For a few weeks, the cast kept pace with the script’s online readings and planned to make a fall with more virtual rehearsals until they would return in January 2021 with the second half of the project.

It was supposed to be my new story: one about a small theater that is enduring despite the consequences – something that captured the importance and scope of the problems, but ultimately is about hope and resilience.

At this point, you already know that this is not the story I’m telling now, ten months after I first visited Virginia and nine months since the closure began. On November 21, Brave Spirits announces the closure: “Without the ability to plan for future performances, Brave Spirits cannot financially recover from the loss of Shakespeare’s Historical,” reads a news release, the last two words boldly spoken by a megaphone.

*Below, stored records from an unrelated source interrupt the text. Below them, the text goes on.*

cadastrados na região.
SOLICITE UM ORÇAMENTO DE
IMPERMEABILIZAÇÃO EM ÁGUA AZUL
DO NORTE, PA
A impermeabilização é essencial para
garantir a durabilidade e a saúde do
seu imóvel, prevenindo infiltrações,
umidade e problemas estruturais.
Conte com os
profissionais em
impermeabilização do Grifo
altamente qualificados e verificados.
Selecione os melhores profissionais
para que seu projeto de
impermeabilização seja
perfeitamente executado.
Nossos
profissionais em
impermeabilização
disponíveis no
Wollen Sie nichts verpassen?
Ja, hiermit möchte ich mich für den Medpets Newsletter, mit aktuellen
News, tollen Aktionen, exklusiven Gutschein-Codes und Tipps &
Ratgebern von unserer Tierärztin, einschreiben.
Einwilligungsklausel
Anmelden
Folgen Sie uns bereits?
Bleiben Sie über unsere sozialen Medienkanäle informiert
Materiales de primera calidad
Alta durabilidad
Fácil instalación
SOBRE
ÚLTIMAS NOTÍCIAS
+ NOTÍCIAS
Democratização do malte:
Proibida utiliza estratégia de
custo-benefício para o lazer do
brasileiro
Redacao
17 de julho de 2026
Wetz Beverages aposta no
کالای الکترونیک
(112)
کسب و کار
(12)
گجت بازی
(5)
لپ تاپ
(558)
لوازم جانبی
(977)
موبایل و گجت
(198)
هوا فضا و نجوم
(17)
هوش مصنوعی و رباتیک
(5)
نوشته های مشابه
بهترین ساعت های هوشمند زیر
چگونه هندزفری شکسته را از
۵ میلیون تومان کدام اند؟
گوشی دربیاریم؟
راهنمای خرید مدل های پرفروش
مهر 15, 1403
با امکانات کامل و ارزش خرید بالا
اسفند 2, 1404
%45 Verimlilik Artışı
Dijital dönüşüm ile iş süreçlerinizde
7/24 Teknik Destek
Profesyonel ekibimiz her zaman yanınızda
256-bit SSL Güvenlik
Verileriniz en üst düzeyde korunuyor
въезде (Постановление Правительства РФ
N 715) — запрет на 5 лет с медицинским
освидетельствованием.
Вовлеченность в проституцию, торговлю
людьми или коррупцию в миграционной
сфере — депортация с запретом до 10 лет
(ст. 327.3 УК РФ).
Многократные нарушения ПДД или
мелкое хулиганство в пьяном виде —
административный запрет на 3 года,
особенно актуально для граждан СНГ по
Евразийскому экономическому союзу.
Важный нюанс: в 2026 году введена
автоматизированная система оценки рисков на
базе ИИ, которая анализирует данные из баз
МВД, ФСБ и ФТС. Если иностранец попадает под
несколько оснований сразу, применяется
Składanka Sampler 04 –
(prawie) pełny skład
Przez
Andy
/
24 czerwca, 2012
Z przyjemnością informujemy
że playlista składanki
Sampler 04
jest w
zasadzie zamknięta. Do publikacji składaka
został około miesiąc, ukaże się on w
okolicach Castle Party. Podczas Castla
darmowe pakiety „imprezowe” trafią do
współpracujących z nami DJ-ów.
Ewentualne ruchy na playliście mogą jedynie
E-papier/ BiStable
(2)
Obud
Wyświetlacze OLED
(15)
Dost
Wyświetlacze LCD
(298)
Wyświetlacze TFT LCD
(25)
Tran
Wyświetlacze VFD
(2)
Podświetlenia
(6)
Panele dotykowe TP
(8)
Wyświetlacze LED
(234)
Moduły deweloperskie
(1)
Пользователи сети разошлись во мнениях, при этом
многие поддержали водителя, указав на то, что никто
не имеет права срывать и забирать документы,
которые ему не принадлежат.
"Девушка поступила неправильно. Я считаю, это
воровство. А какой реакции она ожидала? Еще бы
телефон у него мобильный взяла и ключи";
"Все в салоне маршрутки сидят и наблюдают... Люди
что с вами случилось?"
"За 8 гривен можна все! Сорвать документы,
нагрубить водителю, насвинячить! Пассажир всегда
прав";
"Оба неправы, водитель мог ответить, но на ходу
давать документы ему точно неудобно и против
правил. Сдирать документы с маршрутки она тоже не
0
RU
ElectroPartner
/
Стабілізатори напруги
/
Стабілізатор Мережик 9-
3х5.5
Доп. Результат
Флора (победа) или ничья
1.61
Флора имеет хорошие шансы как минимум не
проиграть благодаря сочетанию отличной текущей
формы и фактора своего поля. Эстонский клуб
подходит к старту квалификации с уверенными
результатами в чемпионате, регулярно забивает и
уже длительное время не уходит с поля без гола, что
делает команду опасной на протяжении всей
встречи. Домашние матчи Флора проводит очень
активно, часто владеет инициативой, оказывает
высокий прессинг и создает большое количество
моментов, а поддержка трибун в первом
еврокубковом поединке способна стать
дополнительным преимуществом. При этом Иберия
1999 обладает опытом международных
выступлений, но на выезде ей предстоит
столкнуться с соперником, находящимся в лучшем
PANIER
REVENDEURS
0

Brave Spirits has produced more than 20 plays and employed more than 300 artists, and was known for his quietly subversive interpretations of classics, usually through a feminist lens. But the company has announced that it has one separation gift: audio recordings of the plays in the history project, which they hope will bring out by the end of 2021. It’s hard not to see it again as a reminder of all the things the coronavirus did in just a few months.

The fact that Brave Spirits lost this battle would have been sad enough if it had not also been so completely, ironically, Shakespeare. This spring, during a follow-up interview with Kennedy, I asked the actor how he portrayed the famous St. Crispin’s Day speech by King Henry V attacked.

The speech is usually said against fanfare and fireworks. King Henry V, no longer the childish, mischievous Prince Hal, became the brilliant leader and inspired his men to perform a feat of greatness. Kennedy said their approach to this scene was a little different – a wonderful moment that is nonetheless fatalistic, with the soldiers fully understanding the cost of the war.

Kennedy told me that he and Smith proposed the soldiers’ gloomy logic: ” Let’s go out in a glimmer of glory, and let’s hit them so hard that people are going to talk about this for centuries. They will remember all our names, and this deed will make us heroes in the annals of history. ” Kennedy was aware of the parallels – that he and his fellow actors, just like the soldiers on St. Crispin’s Day, on St. was engaged in the performance aware of ‘the possibility that this is the last time we do it’.

The End of Brave Spirits is not the story I wanted to end with. And yet, this small theater in Virginia, which persisted until it could no longer, is just one of many that would not make it in 2020. It is unfortunate, not only the closure itself, but the fact that the circumstances that led to it being preventable: the poor response of the government to the pandemic, and the general refusal of our country to value and subsidize the arts as it should be, guaranteed that some theaters would not survive.

I thought of that day in February, when they were celebrating a colleague’s birthday with pizza and cake and a while of ‘Happy Birthday’ in the foyer of the theater after I had an interview with the cast.

I packed up as quickly as possible and did not want to interrupt, but they happily forgot about me. Their conversations and laughter filled the space, a separate world and a safe haven for a community of artists. No matter how fleeting I felt. But that’s all I can offer: the image of kings on stage, a church-turning theater in Virginia, a pizza party after the show. With brave spirits now locked in, that’s all I have, and I wish it was enough.